So this movie scared us through and through! For a couple of weeks, we had to have lights on, could not enter a darkened room alone. This movie did such a great job for that time period, making us totally absorb ourselves in the plot, characters and story. While it was strange her husband was willing to take the doll, this was long before those questions in airports, "Did you pack your own bag?" "Did anyone give you anything to carry aboard the flight?" People were allowed to do some foolish things that they could not explain. We weren't 2d guessing everyone's actions like we have been taught to do today by all the pretend news shows that dissect every crime and terror incident item by item encouraging us to judge everything anyone involved even tangentially did...Could YOU have prevented the deaths? Would faster thinking have saved the 238 persons aboard the airliner? Etc etc etc.

In the 1960s, life went on at an easier pace. Something like what happened in this movie would have shocked the participants so much that they may as well have been beamed onto a UFO and dropped into a foreign city during war time. And that is how the movie affected us. We were calmly enjoying the domestic bliss of the newlyweds, hurting for Susan losing her sight and feeling a bit schmaltzy over the way her husband still loved her and doted on her....then WHAM! KILLERS! And we are fully identifyingt with Susan, blind and helpless, and these monsters are willing to murder her.

In the dark theater, we related so well to her blindness. And of course, it was late in the evening when we got out, very dark--no theaters in the few malls built by that time...unstead, the theaters were large buildings on main thoroughfares with parking lots in the rear, and they ushered us out the back doors into the parking lot and side street where we had parked when the movie was over....we walked the dark street to the dark car, unlocked it manually, the first light showing when we opened the car door. Getting home we were still shaking, the adrenalin still in our blood. Psychologically, we could feel the fear of being blind and having sighted murderers after us, willing to do anything, kill anyone... Before we were taught there is so much that is worse than dying.

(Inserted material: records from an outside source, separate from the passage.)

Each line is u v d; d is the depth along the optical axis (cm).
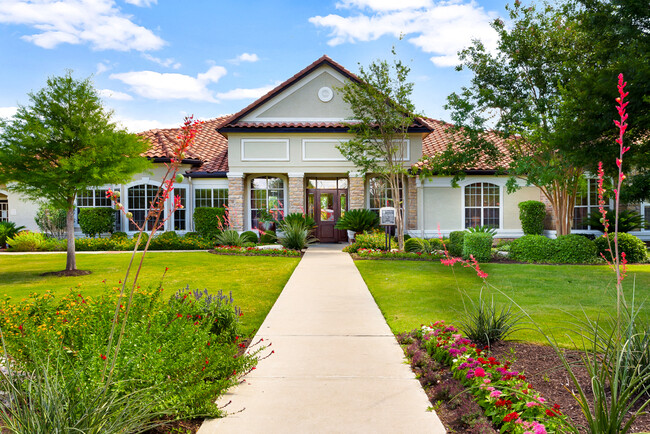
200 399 334
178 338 392
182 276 1080
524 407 307
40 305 512
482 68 1476
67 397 262
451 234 1662
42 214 1980
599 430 258
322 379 417
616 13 1140
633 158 1040
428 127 1872
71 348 384
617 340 295
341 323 627
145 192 1975
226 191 2048
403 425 323
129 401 268
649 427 297
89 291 891
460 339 455
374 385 401
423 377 417
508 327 514
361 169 1788
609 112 989
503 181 1978
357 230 1858
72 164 1098
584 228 1958
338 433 312
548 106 1379
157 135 2117
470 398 358
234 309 580
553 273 1087
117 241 1838
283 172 1919
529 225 1894
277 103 1944
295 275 1063
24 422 241
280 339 551
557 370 409
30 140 1080
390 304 743
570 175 1454
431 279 987
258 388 396
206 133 2392
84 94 1159
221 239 1764
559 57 1398
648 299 761
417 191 1967
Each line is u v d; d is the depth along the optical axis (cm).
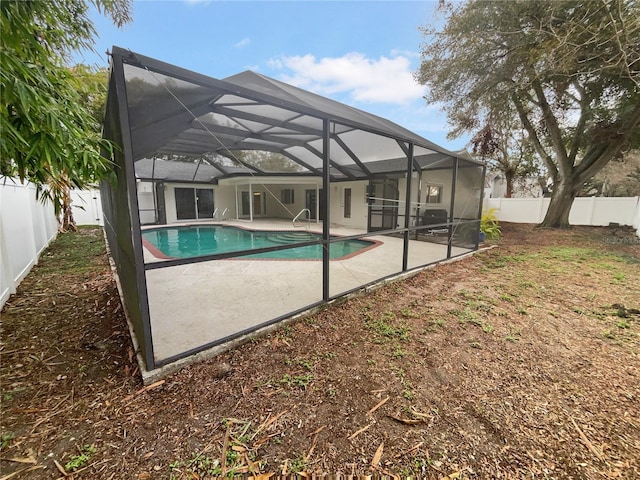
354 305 384
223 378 225
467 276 532
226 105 413
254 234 1216
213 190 1602
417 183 955
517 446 167
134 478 143
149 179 1334
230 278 493
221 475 146
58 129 170
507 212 1443
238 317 329
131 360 248
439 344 284
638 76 742
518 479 146
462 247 774
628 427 181
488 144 1280
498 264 621
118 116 202
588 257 688
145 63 202
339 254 805
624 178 1603
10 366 236
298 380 224
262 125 557
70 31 244
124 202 230
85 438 166
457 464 155
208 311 346
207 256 257
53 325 312
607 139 961
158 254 752
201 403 197
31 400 196
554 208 1158
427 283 489
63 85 210
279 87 405
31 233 526
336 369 240
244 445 164
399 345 281
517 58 823
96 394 204
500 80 908
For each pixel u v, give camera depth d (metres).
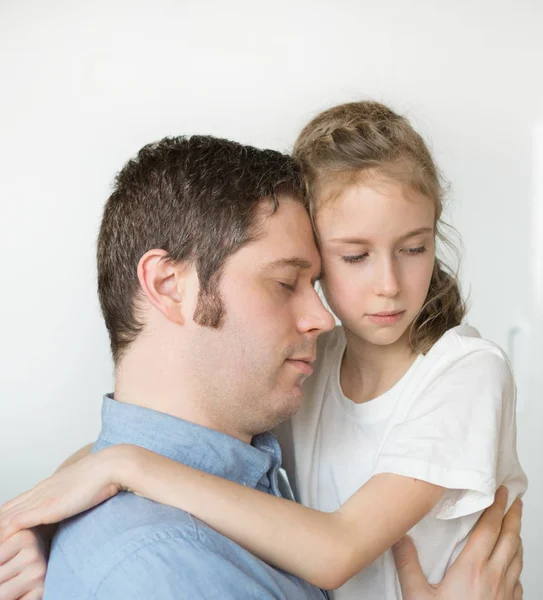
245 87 2.22
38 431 2.26
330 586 0.94
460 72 2.29
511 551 1.13
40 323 2.24
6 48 2.20
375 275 1.10
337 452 1.22
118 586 0.83
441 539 1.13
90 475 0.92
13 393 2.26
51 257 2.23
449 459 1.01
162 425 0.99
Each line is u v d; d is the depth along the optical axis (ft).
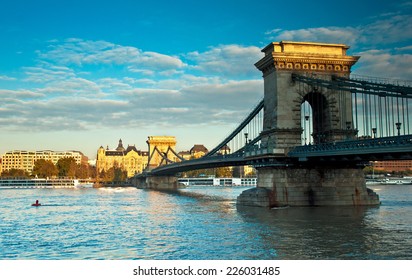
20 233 183.21
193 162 436.35
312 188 258.37
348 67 267.80
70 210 286.25
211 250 140.15
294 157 251.60
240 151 319.47
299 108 260.83
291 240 152.15
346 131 262.47
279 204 254.88
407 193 457.68
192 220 214.07
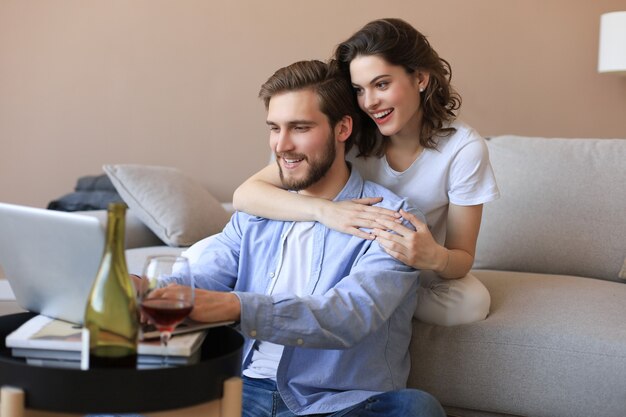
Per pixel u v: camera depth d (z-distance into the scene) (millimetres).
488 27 4562
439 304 2186
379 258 1837
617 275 2713
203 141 4488
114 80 4438
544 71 4590
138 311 1484
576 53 4582
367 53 1994
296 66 1907
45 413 1349
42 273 1532
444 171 2168
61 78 4426
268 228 1999
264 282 1959
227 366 1403
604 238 2725
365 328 1694
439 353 2178
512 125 4621
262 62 4465
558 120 4617
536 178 2820
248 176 4500
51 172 4465
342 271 1902
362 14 4480
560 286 2426
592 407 2053
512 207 2814
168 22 4434
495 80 4594
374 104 2016
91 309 1354
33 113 4441
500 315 2217
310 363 1838
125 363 1355
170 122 4473
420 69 2047
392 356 1987
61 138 4453
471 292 2174
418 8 4527
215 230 3430
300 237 1958
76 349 1462
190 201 3402
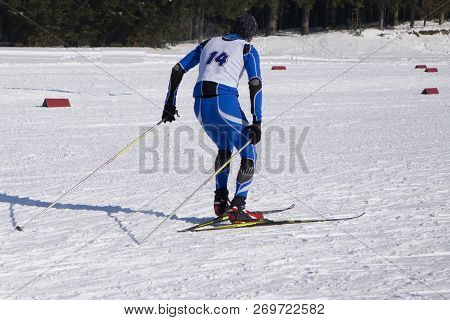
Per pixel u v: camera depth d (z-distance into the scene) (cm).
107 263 1274
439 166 2233
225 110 1530
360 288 1116
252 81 1515
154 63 8538
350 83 5884
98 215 1661
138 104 4197
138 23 13712
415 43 13800
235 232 1495
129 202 1800
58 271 1230
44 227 1551
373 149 2608
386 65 8894
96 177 2138
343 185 1966
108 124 3350
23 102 4281
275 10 15238
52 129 3180
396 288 1113
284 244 1384
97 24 13550
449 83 5941
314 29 16350
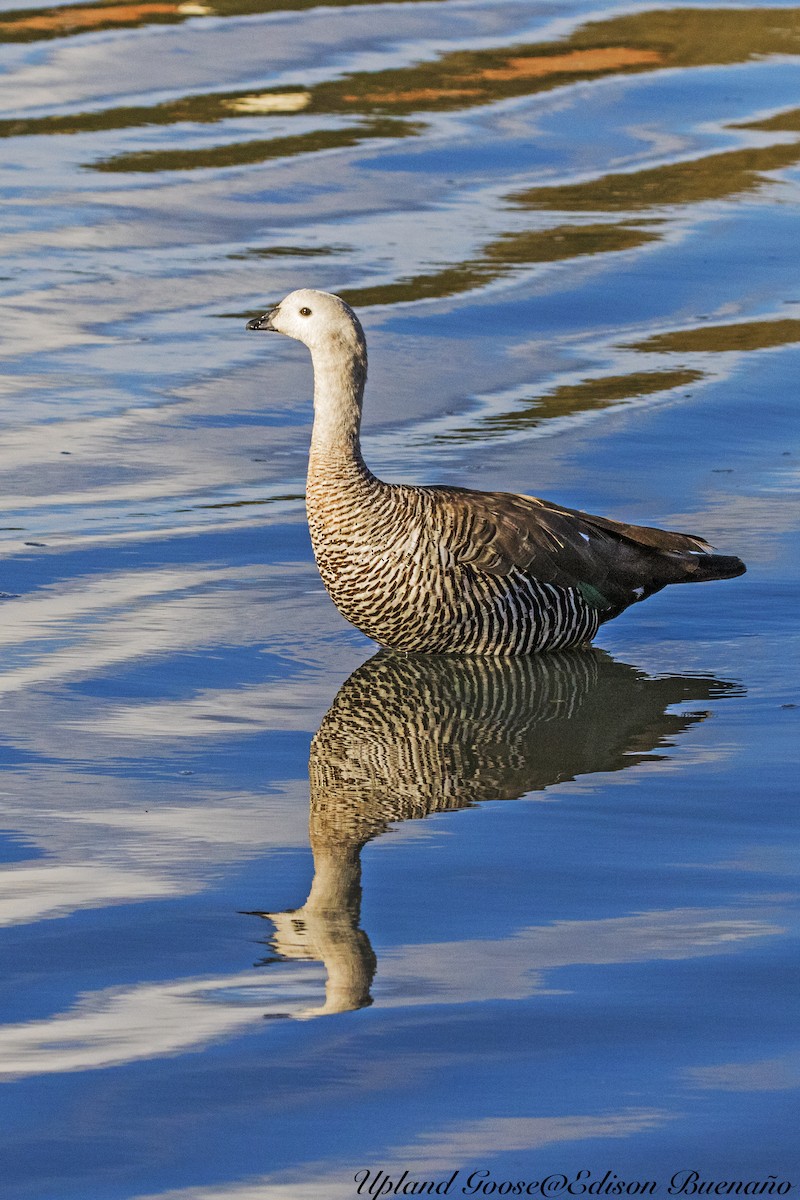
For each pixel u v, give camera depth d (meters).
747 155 30.67
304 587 16.28
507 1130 8.45
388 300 24.09
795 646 15.42
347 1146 8.32
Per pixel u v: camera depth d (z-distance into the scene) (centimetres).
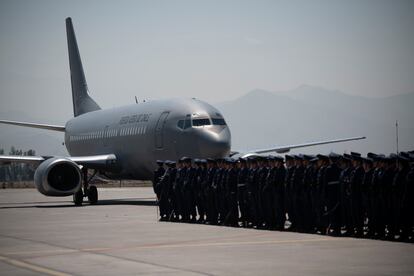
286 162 2605
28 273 1619
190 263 1745
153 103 4362
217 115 3938
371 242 2159
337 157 2439
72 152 5581
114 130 4656
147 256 1872
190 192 2966
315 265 1694
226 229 2628
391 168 2256
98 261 1791
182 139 3881
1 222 2966
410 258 1797
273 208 2636
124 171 4578
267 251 1950
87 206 4262
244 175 2759
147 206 4184
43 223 2908
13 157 4319
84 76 5912
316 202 2456
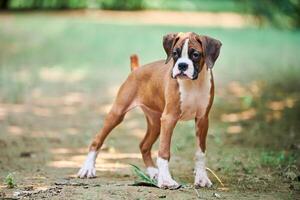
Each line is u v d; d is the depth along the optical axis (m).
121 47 27.36
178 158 9.75
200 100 7.25
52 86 18.09
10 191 7.21
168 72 7.39
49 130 12.29
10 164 9.24
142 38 30.39
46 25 34.81
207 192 7.15
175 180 7.92
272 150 10.30
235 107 14.91
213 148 10.55
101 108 15.02
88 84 18.61
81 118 13.70
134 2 46.44
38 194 6.94
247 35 33.16
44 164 9.27
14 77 19.58
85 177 8.07
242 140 11.28
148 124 8.20
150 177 8.11
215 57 6.97
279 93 16.91
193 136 11.77
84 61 23.56
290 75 20.56
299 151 10.13
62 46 27.53
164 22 38.09
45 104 15.30
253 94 16.80
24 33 31.34
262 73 21.08
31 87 17.81
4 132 11.95
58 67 22.00
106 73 20.91
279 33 33.72
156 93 7.60
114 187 7.21
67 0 45.38
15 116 13.65
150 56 24.22
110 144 10.97
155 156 9.94
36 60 23.55
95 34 31.78
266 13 25.48
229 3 49.97
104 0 45.84
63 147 10.73
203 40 6.92
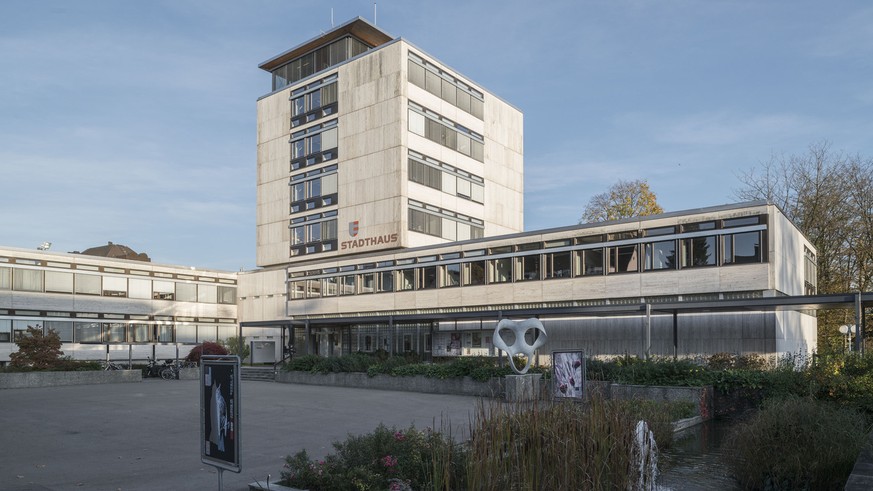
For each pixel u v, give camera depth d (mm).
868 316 39750
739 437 9711
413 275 42406
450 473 8086
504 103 57281
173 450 13023
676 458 11820
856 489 6938
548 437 7645
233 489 9477
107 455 12461
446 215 50094
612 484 7473
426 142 48969
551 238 35219
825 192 43156
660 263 31016
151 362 40938
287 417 18391
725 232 29031
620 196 52094
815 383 16469
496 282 37531
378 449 9258
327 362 31875
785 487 9039
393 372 28297
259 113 57188
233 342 51469
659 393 18391
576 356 14695
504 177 56531
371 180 48281
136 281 53469
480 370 25141
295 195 53719
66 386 31594
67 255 49375
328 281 48344
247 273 57469
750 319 28203
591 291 33281
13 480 10242
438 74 50594
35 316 47125
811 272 38344
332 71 51719
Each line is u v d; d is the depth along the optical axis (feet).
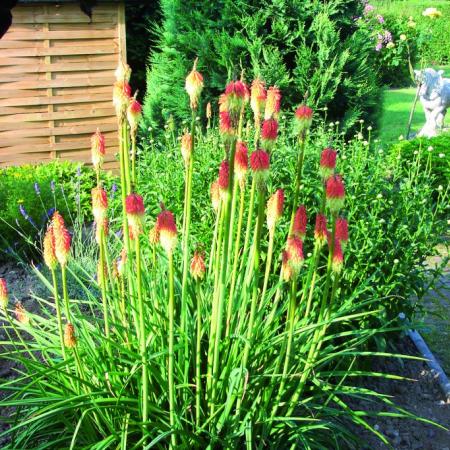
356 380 13.88
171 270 7.85
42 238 20.59
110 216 18.71
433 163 25.76
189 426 9.36
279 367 9.78
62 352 9.33
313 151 15.98
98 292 16.76
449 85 36.99
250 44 23.11
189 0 24.16
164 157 18.52
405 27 60.13
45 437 10.12
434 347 16.14
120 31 26.53
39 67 25.80
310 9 23.40
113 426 9.11
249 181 13.41
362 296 13.50
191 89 8.10
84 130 27.09
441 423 12.71
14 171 24.45
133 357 8.85
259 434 9.73
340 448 11.35
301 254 8.16
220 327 8.80
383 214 15.11
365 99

I saw this movie again a few years ago, interrupted by commercials, at home with the lights shining from adjacent rooms and the side of the TV, reminding me I was not blind, no one was trying to murder me or someone I loved. And it seemed a bit preposterous, a bit silly. Melodramatic. But in 1967, in that dark theater, it was not melodramatic! It had you holding tightly to those you came with. It had us literally jumping and screaming at every noise for a week or more. Sleeping with a night light. It's too bad we can't recreate that openness to the experience for todays movie audiences. That naivete let us be thoroughly entertained and escape into movies and theme park attractions without reservation. People need that escape today.